From an agroecological standpoint, the failure of introduced species to establish a presence in soil is not a surprise. Any two areas of soil can have multiple differences, including sand and clay content, mineral type, organic matter level and composition, vegetation history, water regime, microflora and -fauna, and even crop genotype, all of which can affect survival of a microbe. The existing microbial community is the one that makes the most sense for the particular set of conditions, and the conditions change over the seasons. As microbiologists like to say, everything is everywhere, and the environment selects.
This observation reminds me of the time when as a teenager I saw a play by Anton Chekhov. Everyone in the play was leading a troubled life, and no one seemed capable of breaking out of the established pattern and doing what would make them happy. I didn’t like the play, and I wished I could walk into the scene and tell everyone what they should do: “He loves you − stay with him.” “He’s fragile − be more gentle with him.” “Don’t try to be what you are not just to impress them.” An alternate, more mature assessment is that if I somehow ended up in that setting with those characters, I would likely be caught up in the same malaise and change nothing.
So it is with those microbe additions. You introduce a promising strain of Pseudomonas into a soil system, one good at controlling disease in potting medium, and it gets lost in the crowd, unable to mount a takeover of the existing microbial community because it finds the physical conditions unaccommodating or gets overwhelmed by the other characters in the community.
Fortunately, Mazzola and Freilich present a proven alternative. If you change the environment using certain management options, you can select for a microbial community that is suppressive to disease. One example is anaerobic soil disinfestation, a radical alteration of the soil environment where the grower incorporates a carbon source like rice bran or alcohol into the soil, saturates it with water, and covers it with plastic. Anaerobic bacteria use up the oxygen and produce organic acids, killing pathogens. Another example is biofumigation, where mustard seed meal or other mustardy residues are incorporated into the soil, hitting the pathogens with a fatal wasabi-burn. Even after treatments are completed and the crops planted, there is a lasting effect of pathogen suppression, an outcome not found with chemical fumigation.
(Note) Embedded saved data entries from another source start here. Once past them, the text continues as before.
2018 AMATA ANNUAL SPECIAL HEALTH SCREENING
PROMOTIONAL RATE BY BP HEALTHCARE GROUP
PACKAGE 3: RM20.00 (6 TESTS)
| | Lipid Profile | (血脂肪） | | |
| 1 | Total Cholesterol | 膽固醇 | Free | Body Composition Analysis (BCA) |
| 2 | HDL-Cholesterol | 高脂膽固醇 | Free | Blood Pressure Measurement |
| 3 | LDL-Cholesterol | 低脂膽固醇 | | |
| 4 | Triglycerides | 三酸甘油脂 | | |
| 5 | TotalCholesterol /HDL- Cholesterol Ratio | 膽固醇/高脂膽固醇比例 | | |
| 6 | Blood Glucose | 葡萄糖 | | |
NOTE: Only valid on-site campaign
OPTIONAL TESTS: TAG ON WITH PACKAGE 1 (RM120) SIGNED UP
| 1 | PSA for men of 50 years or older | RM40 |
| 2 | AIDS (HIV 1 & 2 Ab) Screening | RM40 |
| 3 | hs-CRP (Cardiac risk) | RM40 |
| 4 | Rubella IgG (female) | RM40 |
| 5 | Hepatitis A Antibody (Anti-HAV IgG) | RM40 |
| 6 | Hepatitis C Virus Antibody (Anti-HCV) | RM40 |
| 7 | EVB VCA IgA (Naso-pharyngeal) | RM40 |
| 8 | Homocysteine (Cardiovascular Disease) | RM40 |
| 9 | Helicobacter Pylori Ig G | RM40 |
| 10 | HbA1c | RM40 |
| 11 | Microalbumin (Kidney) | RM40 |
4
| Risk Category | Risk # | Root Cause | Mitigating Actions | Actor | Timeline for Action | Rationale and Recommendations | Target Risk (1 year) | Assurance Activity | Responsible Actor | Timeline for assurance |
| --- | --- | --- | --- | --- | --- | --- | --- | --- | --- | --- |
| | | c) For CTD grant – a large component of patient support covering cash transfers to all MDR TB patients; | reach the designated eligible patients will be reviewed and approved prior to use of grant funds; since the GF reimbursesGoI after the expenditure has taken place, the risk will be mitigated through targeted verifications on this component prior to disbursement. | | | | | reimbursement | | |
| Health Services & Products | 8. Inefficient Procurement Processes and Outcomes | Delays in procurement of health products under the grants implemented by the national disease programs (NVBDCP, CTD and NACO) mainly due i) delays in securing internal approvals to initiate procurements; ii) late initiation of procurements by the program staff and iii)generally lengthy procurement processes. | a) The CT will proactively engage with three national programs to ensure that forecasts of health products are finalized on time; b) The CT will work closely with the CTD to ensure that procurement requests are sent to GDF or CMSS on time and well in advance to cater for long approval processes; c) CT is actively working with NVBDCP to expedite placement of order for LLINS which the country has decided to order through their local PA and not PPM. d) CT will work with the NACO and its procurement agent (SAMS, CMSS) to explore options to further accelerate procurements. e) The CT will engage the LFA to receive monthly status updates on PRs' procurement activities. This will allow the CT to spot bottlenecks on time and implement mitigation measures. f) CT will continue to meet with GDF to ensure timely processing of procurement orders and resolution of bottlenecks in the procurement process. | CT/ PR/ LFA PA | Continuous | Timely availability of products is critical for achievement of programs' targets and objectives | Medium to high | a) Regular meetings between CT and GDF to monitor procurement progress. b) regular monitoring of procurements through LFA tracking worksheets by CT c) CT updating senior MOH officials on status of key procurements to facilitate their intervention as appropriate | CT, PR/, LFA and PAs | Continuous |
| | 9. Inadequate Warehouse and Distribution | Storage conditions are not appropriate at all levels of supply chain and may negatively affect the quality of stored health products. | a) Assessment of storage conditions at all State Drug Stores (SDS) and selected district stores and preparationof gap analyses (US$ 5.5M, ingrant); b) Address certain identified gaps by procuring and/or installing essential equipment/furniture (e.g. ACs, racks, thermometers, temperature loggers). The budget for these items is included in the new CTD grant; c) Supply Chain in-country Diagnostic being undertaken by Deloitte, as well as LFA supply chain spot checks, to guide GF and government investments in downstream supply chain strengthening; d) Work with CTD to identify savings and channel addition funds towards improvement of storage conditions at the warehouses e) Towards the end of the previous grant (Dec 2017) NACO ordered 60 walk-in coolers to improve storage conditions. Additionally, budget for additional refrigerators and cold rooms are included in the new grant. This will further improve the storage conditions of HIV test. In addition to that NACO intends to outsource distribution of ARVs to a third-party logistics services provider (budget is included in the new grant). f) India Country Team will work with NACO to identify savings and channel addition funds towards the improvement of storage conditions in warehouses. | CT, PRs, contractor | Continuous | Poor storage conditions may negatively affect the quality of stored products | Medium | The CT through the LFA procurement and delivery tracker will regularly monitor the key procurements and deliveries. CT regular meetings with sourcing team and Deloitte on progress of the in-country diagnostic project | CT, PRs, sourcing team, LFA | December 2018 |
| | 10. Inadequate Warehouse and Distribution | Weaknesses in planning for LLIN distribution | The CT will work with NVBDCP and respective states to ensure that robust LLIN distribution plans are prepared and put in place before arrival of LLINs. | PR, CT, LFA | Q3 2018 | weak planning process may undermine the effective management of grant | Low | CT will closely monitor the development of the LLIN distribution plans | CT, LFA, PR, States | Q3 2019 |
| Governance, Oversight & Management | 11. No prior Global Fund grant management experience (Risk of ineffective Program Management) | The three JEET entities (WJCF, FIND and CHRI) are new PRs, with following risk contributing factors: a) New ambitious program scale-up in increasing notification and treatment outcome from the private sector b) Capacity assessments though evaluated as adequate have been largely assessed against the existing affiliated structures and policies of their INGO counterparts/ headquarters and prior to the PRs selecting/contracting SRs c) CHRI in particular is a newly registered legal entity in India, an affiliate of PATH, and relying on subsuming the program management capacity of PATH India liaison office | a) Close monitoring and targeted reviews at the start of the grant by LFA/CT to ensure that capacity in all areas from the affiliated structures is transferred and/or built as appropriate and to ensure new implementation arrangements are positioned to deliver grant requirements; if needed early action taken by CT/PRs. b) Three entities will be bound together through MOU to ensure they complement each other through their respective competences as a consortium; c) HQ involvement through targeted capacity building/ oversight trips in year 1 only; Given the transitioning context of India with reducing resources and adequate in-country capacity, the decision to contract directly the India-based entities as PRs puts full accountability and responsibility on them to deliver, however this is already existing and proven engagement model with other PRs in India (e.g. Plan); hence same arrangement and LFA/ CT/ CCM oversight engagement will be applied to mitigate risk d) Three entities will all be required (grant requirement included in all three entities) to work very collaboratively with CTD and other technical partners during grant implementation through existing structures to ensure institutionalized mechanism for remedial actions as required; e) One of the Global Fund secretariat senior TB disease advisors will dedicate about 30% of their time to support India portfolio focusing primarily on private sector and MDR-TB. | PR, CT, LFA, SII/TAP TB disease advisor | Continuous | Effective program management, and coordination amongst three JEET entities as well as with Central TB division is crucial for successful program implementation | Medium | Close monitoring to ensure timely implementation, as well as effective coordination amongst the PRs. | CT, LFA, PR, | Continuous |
The reasons for the continuing benefit from these treatments are complex, as expected, and still being worked out. There is evidence pointing to an advantage given to endemic microbes, and suggestions that some microbial groups that are associated with biological control make up an increased proportion of the surviving microflora. There is evidence that the carbon source used for creating an anaerobic environment can make a difference in the microbial groups selected.
Beyond soil treatments, there can be other ecological interactions that contribute to soil disease suppression. Root secretions from plants of certain genotypes can foster the proliferation of pathogen-suppressive bacteria populations. Plant genotypes can interact in a complex fashion with soil management interventions. Is it any wonder that a reductionist approach involving isolation of a microbial strain from a disease-suppressive soil, quantifying the antagonism that it possesses toward a select pathogen in the lab, and releasing it into a novel soil environment will fail in so many cases? An agroecological approach, taking into account the multiplicity of factors that are operative in soil, is crucial for managing soil disease in a real world situation.